One of the most important goals of the competition is to stock the shelves of the Registry of Standard Biological Parts, a sort of hardware store of genetic parts housed at MIT. “The idea is to standardize parts and the way they are put together, in the same way electrical and mechanical parts are standardized,” says Knight. “And to be able to give people a reasonable assurance that the parts, when put together, will function as they were designed to.” During the course of its project, the MIT team has deposited about a dozen newly made parts into the registry for use by other members of the synthetic-biology community.
As the number and complexity of parts grow, both students and industry and academic scientists can make ever-more-complicated designs.
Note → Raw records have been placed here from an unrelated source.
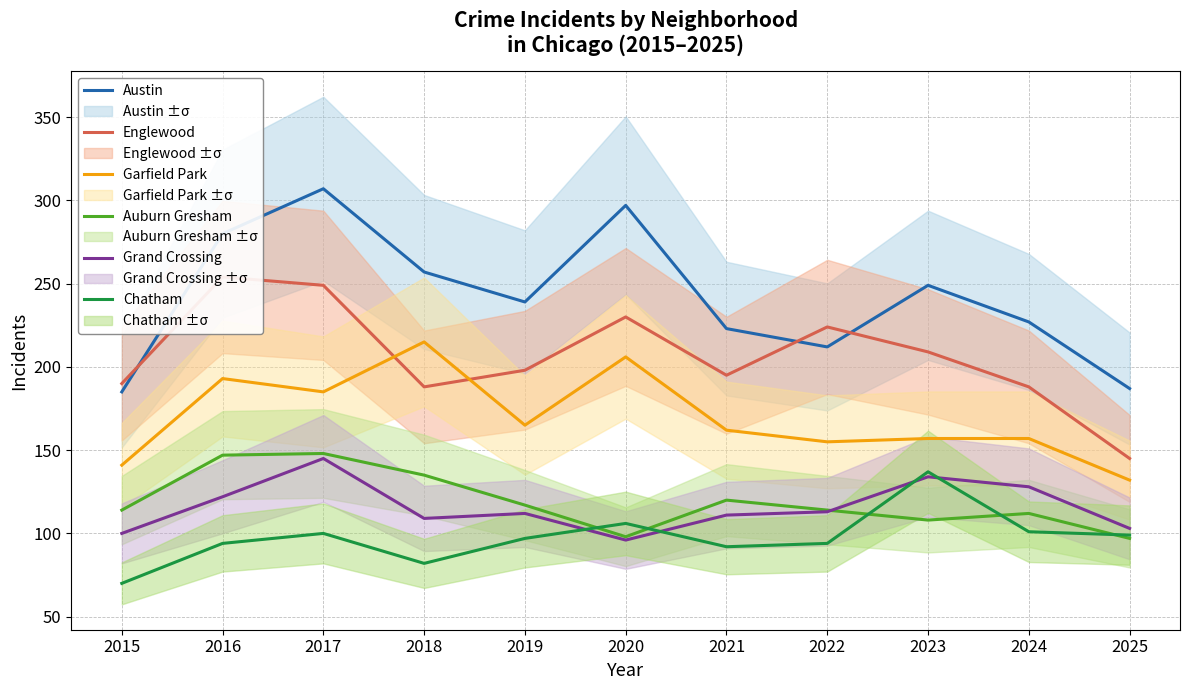

The Chatham series shows 97 at 2019. True or false?

True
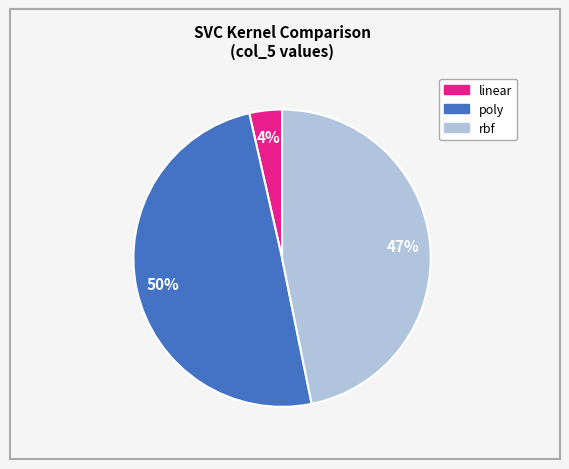

To the nearest percent, what is the difference between the largest and smallest slice percentages?

46%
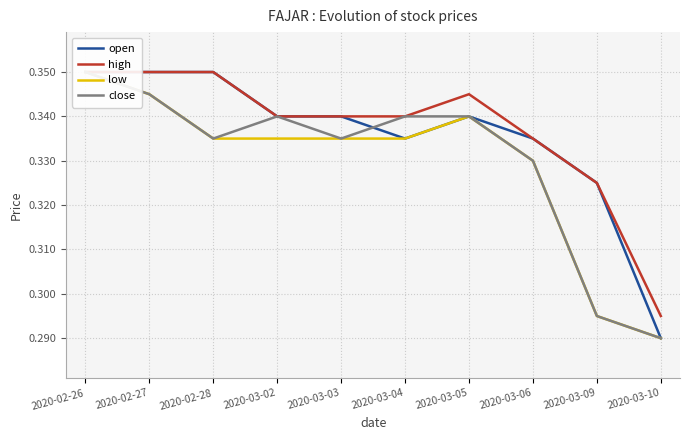

The value of high at 2020-03-05 is 0.3. True or false?

True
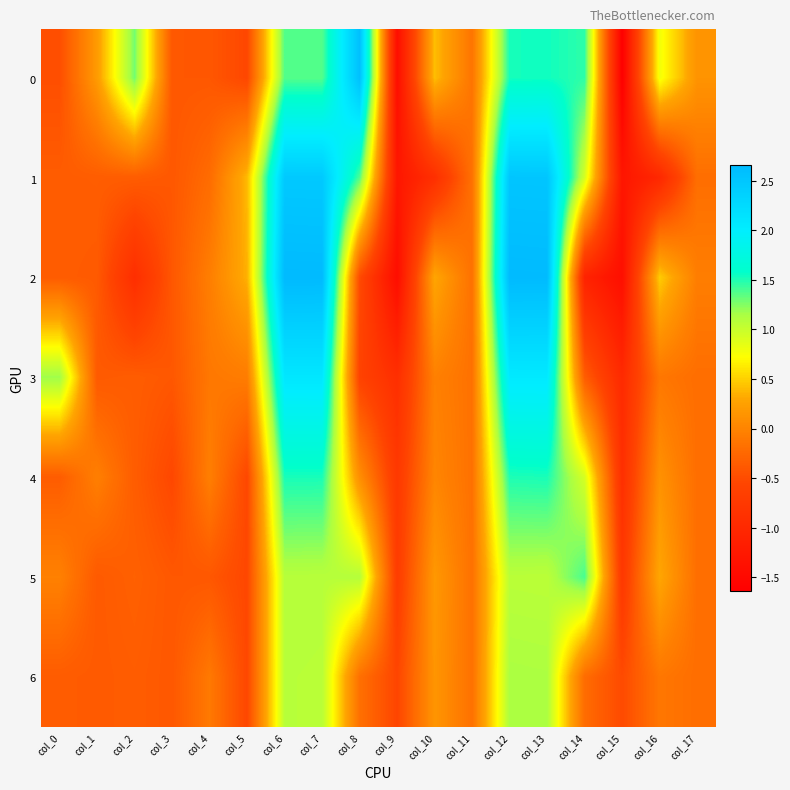

What is the smallest value displayed?

-1.6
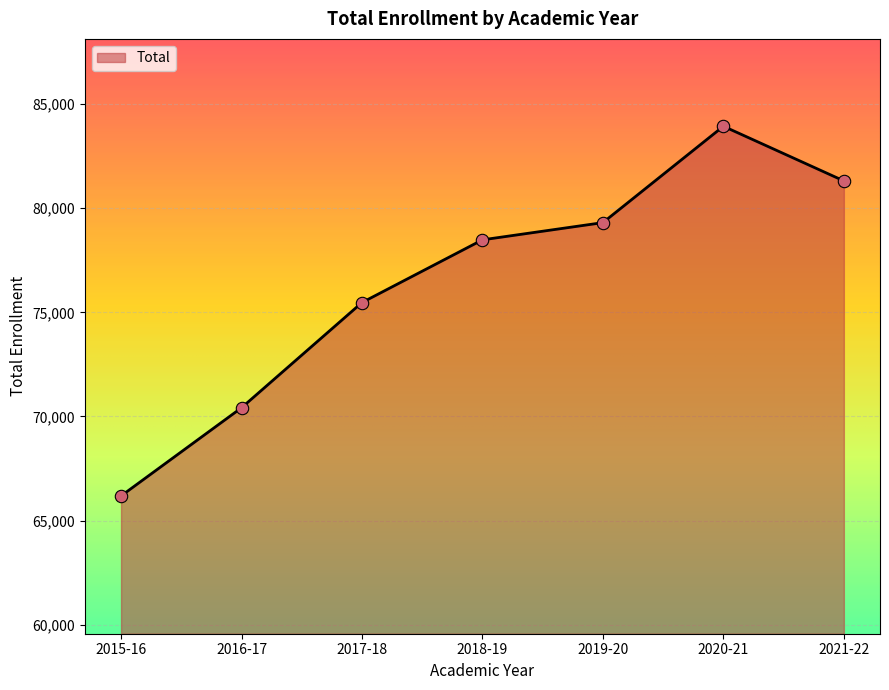

What is the change in value from 2015-16 to 2016-17?

+4236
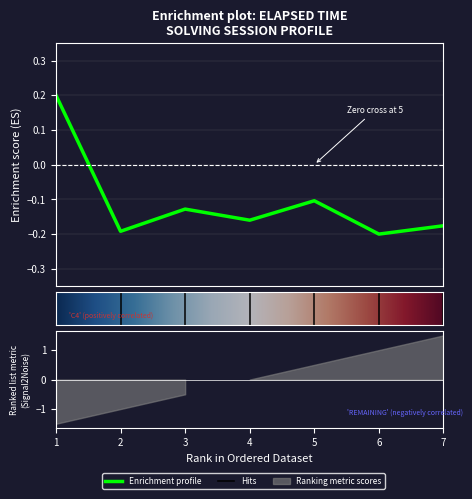

At which label does the data first exceed 0?

1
The machines entered in the 2006 iGEM competition have doubled in size in the past two years, from about 6,000 to 12,000 letters of DNA. “These [projects] represent the largest designed genetic systems that have ever been developed,” says Chris Voigt, a bioengineer at the University of California, San Francisco, who is advising one of the student teams. “Understanding how to push the size and complexity of these systems is what is going to have an impact.”
Entries in this year’s competition come from as far away as Africa and Japan, and will include a range of strange creations. Some are practical, such as a biosensor that can detect arsenic concentrations for use in tainted wells. Others are more whimsical, such as a bacterial night-light that glows when it gets dark. The oddest creation, perhaps, is the entry from the University of Freiberg, in Germany: a microscopic, DNA-based clothing line, christened “Barbie Nanoatelier” by the team.